Pure Schlock
What is this thing Roman Polanski seems to have for naked witches?
Grade: F+
“God is dead! Satan lives!”…okay. Roman Polanski’s 1968 adaption of Ira Levin’s psychological horror novel Rosemary’s Baby has no shortage of schlocky melodrama. Polanski’s suffusing the film with camp seems purposely designed to suffocate the metaphysical apprehension in Levin’s novel that made the novel such a gripping read.
The film follows the novel’s plot perfectly. Young couple Rosemary, played by Mia Farrow, and Guy Woodhouse, played by John Cassavetes, move into the Bramford apartments in New York. They begin making the Gothic apartment into a lovely home to start a family. Rosemary becomes pregnant after they move in. However, she comes to suspect Guy has made a pact with a Satanic Covent of witches, led by their neighbours Minnie and Roman Castevet, played by Ruth Gordon and Sidney Blackmer, to give the witches her baby in return for the witches magically inducing Guy’s recent big break that could elevate him from a struggling actor to a star.
However, unlike in the novel, you feel no apprehension when you watch this film. No suspense grabs your wrist or even brushes against it. You will feel no goosebumps, only a desire to slap every character whenever they open their mouths. You’ll also ponder “What is this thing Polanski seems to have for naked witches?”
Those naked witches appear in the dream sequence in which Rosemary dreams she is being raped by a horned monster. It’s actually not a dream. The monster is in fact the Devil and the rape has been arranged by the witches to sire the Devil’s child who will become the Anti-Christ and “overthrow the mighty and lay waste their temples.” Whatever, but the rape scene is one of the novel’s most horrifying scenes:
He lay forward upon her…his broad chest crushing her breasts…She opened her eyes and looked into yellow furnace-eyes, smelled sulphur and tannis root, felt wet breath on her mouth, heard lust-grunts and the breathing of onlookers…The hugeness kept driving in her, the leathery body banging itself against her again and again and again.

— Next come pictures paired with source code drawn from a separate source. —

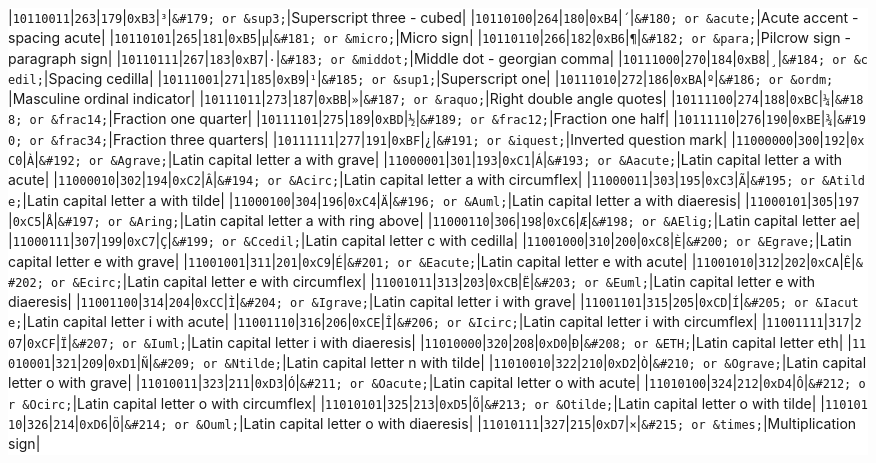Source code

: |`10110011`|`263`|`179`|`0xB3`|`³`|`&#179; or &sup3;`|Superscript three - cubed|
|`10110100`|`264`|`180`|`0xB4`|`´`|`&#180; or &acute;`|Acute accent - spacing acute|
|`10110101`|`265`|`181`|`0xB5`|`µ`|`&#181; or &micro;`|Micro sign|
|`10110110`|`266`|`182`|`0xB6`|`¶`|`&#182; or &para;`|Pilcrow sign - paragraph sign|
|`10110111`|`267`|`183`|`0xB7`|`·`|`&#183; or &middot;`|Middle dot - georgian comma|
|`10111000`|`270`|`184`|`0xB8`|`¸`|`&#184; or &cedil;`|Spacing cedilla|
|`10111001`|`271`|`185`|`0xB9`|`¹`|`&#185; or &sup1;`|Superscript one|
|`10111010`|`272`|`186`|`0xBA`|`º`|`&#186; or &ordm;`|Masculine ordinal indicator|
|`10111011`|`273`|`187`|`0xBB`|`»`|`&#187; or &raquo;`|Right double angle quotes|
|`10111100`|`274`|`188`|`0xBC`|`¼`|`&#188; or &frac14;`|Fraction one quarter|
|`10111101`|`275`|`189`|`0xBD`|`½`|`&#189; or &frac12;`|Fraction one half|
|`10111110`|`276`|`190`|`0xBE`|`¾`|`&#190; or &frac34;`|Fraction three quarters|
|`10111111`|`277`|`191`|`0xBF`|`¿`|`&#191; or &iquest;`|Inverted question mark|
|`11000000`|`300`|`192`|`0xC0`|`À`|`&#192; or &Agrave;`|Latin capital letter a with grave|
|`11000001`|`301`|`193`|`0xC1`|`Á`|`&#193; or &Aacute;`|Latin capital letter a with acute|
|`11000010`|`302`|`194`|`0xC2`|`Â`|`&#194; or &Acirc;`|Latin capital letter a with circumflex|
|`11000011`|`303`|`195`|`0xC3`|`Ã`|`&#195; or &Atilde;`|Latin capital letter a with tilde|
|`11000100`|`304`|`196`|`0xC4`|`Ä`|`&#196; or &Auml;`|Latin capital letter a with diaeresis|
|`11000101`|`305`|`197`|`0xC5`|`Å`|`&#197; or &Aring;`|Latin capital letter a with ring above|
|`11000110`|`306`|`198`|`0xC6`|`Æ`|`&#198; or &AElig;`|Latin capital letter ae|
|`11000111`|`307`|`199`|`0xC7`|`Ç`|`&#199; or &Ccedil;`|Latin capital letter c with cedilla|
|`11001000`|`310`|`200`|`0xC8`|`È`|`&#200; or &Egrave;`|Latin capital letter e with grave|
|`11001001`|`311`|`201`|`0xC9`|`É`|`&#201; or &Eacute;`|Latin capital letter e with acute|
|`11001010`|`312`|`202`|`0xCA`|`Ê`|`&#202; or &Ecirc;`|Latin capital letter e with circumflex|
|`11001011`|`313`|`203`|`0xCB`|`Ë`|`&#203; or &Euml;`|Latin capital letter e with diaeresis|
|`11001100`|`314`|`204`|`0xCC`|`Ì`|`&#204; or &Igrave;`|Latin capital letter i with grave|
|`11001101`|`315`|`205`|`0xCD`|`Í`|`&#205; or &Iacute;`|Latin capital letter i with acute|
|`11001110`|`316`|`206`|`0xCE`|`Î`|`&#206; or &Icirc;`|Latin capital letter i with circumflex|
|`11001111`|`317`|`207`|`0xCF`|`Ï`|`&#207; or &Iuml;`|Latin capital letter i with diaeresis|
|`11010000`|`320`|`208`|`0xD0`|`Ð`|`&#208; or &ETH;`|Latin capital letter eth|
|`11010001`|`321`|`209`|`0xD1`|`Ñ`|`&#209; or &Ntilde;`|Latin capital letter n with tilde|
|`11010010`|`322`|`210`|`0xD2`|`Ò`|`&#210; or &Ograve;`|Latin capital letter o with grave|
|`11010011`|`323`|`211`|`0xD3`|`Ó`|`&#211; or &Oacute;`|Latin capital letter o with acute|
|`11010100`|`324`|`212`|`0xD4`|`Ô`|`&#212; or &Ocirc;`|Latin capital letter o with circumflex|
|`11010101`|`325`|`213`|`0xD5`|`Õ`|`&#213; or &Otilde;`|Latin capital letter o with tilde|
|`11010110`|`326`|`214`|`0xD6`|`Ö`|`&#214; or &Ouml;`|Latin capital letter o with diaeresis|
|`11010111`|`327`|`215`|`0xD7`|`×`|`&#215; or &times;`|Multiplication sign|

By telling the scene from Rosemary’s POV, focusing on all the demonic stimuli assaulting her every senses, he uses touch, sight, and smell, Levin makes you feel as if you too are being violated. In Polanski’s film however, the scene is just weird. Rosemary flits in and out of a dream where she dilly dallies like an imbecile about a yacht. The surreal violence is gone. When she does drift into consciousness, she sees the witches gathered around her bed. They are not garbed in black robes like they are in Levin’s novel. They’re nude, like the witches in his MacBeth. It’s like Polanski is swinging between being deliberately Dada and needlessly naughty, alternating between cinematic impressions of Dali and of a pornographer, to avoid dramatizing the horror in Levin’s novel: an innocent woman being raped by what appears to be the Devil, feeling it’s real and not knowing if it is real or not.
That was the crux of Levin’s novel: uncertainty. Rosemary has evidence of Guy’s deal with the devil, but all her ‘evidence’ could have innocent explanations. Rosemary could just be paranoid, exacerbated by hormones…but she may not be. Polanski may have picked a Sisyphean task to start with. Everything to love about Levin’s story is lost if you know the ending. You won’t share Rosemary’s epistemological crisis, her crisis of faith in everything from her husband to if she can trust other people, and so won’t be waiting gripped by both eagerness and terror for the answer that may step out of the shadows at the end of the next scene.
But even those who come to the film without reading the novel are likely going to be turned off feeling any sort of investment in the story that is a necessary precondition for apprehension. All the characters are such simpering and meandering twits that you don’t care what weird Satanist shit they’re in to or what happens to their babies. Furrow was likely not an air-headed simpleton when Polanski made this film, but she gave a very good impression of one. She acts like a rabbit that’s been released from some government laboratory. Her voice is simultaneously jittery and airy and all her moods seem exaggerated, like she’s veering between chemically enhanced states of glee and despair, and her eyes move with the same junkie-awkward lack of coordination. You believe she’s not right in the head even before she starts talking about there being witches in 60’s New York. The rest of the cast ape her simultaneous and corny lack of emotional regulation and authenticity but they’re not playing paranoid mothers-to-be. They’re playing the stereotypical boisterous husbands and nosy neighbours. So, they come off as moth-eaten yet horribly glammed and hammed up impersonations of cliches.
Watching Polanski’s film, you’d think his source material was a cartoon from MAD Magazine, not Ira Levin whom Stephen King called the Swiss-watchmaker of suspense writers.